**Your goal:** Within the records below is a range that opens at the line with "bowl: present [586,773,710,888]" and closes at the line with "vase: none [776,484,845,626]". Return that range word for word, both ends included, and only that range.

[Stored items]
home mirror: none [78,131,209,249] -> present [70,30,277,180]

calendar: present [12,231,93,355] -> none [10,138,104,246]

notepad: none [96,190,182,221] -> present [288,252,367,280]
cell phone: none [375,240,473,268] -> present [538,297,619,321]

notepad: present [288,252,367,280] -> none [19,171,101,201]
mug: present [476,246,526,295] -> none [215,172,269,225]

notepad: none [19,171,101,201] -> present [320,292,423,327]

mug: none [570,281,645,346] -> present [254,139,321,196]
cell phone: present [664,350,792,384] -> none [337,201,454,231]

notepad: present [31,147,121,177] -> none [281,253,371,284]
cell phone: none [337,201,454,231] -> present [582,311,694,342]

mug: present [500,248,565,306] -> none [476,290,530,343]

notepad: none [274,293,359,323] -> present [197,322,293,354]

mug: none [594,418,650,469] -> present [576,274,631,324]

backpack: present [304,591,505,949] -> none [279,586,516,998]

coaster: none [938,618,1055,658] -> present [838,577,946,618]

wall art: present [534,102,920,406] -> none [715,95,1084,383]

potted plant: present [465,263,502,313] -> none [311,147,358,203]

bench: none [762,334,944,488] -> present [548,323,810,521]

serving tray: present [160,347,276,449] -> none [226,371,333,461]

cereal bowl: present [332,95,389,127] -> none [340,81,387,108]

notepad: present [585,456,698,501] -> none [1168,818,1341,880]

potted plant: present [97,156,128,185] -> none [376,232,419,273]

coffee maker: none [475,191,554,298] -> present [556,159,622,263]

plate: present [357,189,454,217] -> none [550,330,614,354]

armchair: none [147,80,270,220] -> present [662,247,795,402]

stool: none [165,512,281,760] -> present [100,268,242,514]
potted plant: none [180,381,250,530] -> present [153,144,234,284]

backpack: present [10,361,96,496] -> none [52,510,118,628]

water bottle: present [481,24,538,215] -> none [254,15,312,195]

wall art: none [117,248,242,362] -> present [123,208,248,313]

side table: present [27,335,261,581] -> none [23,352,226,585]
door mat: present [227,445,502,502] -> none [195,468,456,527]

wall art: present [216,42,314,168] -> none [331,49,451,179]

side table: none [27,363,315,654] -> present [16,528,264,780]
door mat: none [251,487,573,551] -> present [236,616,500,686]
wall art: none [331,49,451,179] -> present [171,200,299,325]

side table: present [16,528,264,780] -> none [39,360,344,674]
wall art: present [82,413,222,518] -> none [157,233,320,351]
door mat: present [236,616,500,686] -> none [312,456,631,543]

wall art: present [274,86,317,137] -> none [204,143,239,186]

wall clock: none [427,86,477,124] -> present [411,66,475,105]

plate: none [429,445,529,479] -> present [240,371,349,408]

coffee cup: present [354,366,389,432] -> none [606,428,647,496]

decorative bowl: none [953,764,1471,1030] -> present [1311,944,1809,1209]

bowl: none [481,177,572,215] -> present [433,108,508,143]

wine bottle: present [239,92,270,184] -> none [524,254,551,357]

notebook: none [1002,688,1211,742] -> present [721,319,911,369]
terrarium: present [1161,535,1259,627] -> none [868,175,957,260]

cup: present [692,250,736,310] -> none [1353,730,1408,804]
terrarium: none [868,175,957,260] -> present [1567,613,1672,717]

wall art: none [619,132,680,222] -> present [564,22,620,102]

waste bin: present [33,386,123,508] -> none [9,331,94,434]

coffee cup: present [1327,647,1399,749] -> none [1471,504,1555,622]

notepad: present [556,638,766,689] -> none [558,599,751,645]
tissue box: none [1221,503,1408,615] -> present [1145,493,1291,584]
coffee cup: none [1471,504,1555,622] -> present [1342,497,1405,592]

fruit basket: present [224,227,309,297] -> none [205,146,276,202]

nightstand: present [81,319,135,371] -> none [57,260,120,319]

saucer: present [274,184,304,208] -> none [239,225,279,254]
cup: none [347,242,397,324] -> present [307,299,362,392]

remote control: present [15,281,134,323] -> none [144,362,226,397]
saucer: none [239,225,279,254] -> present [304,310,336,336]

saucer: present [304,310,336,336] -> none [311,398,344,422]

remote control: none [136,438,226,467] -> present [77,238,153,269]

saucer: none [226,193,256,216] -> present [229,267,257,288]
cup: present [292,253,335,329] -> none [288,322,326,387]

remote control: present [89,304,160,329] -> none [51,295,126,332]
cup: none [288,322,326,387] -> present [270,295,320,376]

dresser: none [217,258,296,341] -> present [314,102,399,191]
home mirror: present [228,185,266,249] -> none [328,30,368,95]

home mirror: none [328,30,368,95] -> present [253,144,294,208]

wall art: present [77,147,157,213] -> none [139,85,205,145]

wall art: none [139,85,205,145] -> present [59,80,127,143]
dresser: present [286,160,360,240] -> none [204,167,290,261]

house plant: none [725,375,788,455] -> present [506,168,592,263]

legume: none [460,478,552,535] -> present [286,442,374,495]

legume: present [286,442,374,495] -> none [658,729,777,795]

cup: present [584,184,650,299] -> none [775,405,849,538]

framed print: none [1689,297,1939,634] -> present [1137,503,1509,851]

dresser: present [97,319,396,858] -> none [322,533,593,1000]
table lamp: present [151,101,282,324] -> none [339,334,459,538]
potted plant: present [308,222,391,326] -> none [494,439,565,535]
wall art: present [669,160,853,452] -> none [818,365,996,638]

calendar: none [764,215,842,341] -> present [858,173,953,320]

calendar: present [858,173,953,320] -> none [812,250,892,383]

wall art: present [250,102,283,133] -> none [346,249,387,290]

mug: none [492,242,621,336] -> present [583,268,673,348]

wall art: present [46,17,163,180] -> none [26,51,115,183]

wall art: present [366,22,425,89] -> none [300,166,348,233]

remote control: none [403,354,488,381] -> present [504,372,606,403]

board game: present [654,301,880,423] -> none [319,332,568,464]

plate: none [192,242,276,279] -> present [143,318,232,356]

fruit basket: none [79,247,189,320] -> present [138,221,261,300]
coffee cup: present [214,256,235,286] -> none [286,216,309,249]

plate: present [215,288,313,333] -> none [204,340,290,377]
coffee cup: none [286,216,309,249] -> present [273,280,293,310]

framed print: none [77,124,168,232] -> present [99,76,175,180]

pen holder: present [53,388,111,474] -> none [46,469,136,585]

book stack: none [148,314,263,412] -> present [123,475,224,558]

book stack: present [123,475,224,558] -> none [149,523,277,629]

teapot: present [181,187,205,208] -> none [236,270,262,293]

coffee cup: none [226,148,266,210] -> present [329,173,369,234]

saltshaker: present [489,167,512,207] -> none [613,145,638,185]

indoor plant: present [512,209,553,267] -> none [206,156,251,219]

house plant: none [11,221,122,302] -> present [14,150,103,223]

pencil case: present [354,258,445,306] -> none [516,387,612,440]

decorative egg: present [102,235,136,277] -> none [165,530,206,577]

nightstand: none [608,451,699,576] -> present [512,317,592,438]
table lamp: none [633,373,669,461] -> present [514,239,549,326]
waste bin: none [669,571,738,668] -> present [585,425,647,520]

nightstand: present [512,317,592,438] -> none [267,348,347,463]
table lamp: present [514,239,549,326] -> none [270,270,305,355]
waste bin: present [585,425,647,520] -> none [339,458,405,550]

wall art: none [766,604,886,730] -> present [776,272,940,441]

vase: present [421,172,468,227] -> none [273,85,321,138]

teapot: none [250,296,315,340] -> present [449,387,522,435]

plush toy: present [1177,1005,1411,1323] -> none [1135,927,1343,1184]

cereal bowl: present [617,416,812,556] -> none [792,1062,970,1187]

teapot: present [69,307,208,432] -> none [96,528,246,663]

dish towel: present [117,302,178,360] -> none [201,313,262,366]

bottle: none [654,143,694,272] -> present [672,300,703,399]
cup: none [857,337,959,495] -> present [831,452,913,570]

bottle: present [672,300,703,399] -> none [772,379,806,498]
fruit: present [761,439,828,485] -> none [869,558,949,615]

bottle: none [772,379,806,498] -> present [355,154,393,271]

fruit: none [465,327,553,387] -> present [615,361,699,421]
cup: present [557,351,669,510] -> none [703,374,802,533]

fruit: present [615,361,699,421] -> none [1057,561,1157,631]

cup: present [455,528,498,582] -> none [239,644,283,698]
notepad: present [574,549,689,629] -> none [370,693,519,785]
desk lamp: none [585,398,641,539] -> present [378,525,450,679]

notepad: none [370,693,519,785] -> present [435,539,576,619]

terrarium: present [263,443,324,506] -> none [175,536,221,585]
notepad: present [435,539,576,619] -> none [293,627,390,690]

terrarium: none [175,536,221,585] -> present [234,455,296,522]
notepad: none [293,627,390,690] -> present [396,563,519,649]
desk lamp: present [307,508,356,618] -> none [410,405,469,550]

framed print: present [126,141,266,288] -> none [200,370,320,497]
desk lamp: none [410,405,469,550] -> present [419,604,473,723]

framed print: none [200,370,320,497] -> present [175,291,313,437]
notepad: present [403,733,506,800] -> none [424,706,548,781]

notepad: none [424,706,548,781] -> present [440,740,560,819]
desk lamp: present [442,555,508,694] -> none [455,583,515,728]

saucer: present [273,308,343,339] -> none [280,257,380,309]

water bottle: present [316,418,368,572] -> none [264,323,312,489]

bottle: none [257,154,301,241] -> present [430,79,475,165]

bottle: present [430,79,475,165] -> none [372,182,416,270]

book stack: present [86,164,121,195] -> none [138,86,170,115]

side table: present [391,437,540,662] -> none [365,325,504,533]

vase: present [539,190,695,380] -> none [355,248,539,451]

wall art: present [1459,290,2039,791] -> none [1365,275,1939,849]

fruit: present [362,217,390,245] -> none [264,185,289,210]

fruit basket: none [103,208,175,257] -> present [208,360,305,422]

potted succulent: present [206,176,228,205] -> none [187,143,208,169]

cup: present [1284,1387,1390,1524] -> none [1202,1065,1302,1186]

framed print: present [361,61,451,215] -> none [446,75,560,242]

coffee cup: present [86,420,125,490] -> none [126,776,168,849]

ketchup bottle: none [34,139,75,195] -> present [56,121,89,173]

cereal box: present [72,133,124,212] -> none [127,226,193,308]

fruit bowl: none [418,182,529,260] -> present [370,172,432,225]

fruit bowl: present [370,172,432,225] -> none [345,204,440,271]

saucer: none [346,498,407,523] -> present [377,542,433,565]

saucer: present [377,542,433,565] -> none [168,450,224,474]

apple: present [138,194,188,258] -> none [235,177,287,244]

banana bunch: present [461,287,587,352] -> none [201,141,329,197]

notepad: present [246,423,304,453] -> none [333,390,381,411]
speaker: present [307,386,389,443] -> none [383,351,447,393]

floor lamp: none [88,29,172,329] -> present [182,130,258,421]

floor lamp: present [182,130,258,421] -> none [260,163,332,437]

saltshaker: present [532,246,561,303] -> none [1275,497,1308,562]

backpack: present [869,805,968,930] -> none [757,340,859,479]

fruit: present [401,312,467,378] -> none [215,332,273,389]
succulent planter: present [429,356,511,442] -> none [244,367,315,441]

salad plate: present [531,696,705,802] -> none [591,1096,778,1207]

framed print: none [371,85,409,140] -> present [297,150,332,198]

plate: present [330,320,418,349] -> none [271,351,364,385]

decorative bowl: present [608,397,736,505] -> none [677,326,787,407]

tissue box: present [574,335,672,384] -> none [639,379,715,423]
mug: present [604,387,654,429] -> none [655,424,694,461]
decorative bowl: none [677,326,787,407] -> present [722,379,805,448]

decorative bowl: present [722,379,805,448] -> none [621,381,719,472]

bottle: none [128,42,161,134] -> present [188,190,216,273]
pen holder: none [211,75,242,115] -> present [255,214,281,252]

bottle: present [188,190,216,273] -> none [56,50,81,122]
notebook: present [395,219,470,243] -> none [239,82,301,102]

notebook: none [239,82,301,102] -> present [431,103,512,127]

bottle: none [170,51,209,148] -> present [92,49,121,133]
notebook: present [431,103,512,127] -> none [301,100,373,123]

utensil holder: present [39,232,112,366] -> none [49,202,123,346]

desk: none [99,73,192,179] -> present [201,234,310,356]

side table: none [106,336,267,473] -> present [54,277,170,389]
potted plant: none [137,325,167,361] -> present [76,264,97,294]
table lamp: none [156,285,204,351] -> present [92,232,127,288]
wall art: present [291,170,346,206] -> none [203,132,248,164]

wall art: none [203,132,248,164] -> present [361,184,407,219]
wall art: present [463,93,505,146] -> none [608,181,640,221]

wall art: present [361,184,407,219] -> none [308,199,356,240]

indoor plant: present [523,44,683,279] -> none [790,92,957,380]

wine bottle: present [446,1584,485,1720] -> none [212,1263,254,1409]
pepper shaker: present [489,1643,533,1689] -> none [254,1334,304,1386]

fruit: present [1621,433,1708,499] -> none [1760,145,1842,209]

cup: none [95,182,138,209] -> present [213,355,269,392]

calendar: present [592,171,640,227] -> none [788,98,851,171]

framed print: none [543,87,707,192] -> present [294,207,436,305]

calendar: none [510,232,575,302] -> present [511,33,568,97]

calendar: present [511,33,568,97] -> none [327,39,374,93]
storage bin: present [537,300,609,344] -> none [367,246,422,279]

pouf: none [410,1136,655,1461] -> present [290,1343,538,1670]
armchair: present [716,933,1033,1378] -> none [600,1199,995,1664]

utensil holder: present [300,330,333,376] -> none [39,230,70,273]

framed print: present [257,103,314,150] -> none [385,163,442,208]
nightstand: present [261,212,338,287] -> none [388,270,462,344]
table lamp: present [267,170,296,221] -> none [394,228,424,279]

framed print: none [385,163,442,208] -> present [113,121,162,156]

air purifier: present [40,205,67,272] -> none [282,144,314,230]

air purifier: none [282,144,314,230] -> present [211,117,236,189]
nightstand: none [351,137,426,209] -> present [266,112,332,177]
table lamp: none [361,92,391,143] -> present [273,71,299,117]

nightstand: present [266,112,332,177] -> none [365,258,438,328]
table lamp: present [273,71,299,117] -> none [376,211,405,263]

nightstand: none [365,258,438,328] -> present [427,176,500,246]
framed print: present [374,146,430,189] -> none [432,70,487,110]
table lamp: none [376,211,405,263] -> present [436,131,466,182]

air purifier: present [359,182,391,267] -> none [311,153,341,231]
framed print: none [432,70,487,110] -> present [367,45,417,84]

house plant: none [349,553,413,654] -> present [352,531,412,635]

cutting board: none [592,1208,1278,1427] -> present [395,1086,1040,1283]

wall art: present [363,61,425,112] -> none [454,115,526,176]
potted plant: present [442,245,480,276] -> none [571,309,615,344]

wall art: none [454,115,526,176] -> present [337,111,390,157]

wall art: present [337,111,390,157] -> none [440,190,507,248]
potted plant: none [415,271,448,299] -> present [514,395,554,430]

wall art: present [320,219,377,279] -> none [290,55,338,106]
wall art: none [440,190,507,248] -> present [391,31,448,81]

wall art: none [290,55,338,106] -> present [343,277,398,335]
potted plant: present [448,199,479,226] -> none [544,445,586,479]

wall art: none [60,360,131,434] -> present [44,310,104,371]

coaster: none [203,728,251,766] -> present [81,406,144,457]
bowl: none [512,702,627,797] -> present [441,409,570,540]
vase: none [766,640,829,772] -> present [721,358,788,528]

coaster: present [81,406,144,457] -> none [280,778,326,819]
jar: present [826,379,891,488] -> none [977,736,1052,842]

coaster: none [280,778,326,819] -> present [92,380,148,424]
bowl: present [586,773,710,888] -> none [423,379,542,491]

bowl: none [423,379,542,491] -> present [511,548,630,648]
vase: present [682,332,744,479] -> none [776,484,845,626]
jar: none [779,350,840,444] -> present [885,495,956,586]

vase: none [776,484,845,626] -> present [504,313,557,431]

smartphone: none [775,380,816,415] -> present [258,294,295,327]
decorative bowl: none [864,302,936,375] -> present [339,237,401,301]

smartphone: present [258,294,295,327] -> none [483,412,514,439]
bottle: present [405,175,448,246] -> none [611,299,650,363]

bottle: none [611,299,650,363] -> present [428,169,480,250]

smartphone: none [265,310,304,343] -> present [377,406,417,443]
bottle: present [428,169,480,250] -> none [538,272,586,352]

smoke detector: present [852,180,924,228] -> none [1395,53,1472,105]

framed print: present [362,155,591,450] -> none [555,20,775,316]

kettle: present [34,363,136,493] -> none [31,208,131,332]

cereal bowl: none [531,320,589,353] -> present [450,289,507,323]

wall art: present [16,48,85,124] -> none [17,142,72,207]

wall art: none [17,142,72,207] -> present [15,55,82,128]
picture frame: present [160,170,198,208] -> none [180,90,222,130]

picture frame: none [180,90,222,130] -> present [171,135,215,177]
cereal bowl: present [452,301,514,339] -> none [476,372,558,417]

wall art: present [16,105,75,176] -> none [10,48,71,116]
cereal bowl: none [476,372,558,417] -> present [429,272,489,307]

**Finished task:**
bowl: present [586,773,710,888] -> none [423,379,542,491]

bowl: none [423,379,542,491] -> present [511,548,630,648]
vase: present [682,332,744,479] -> none [776,484,845,626]
jar: none [779,350,840,444] -> present [885,495,956,586]

vase: none [776,484,845,626] -> present [504,313,557,431]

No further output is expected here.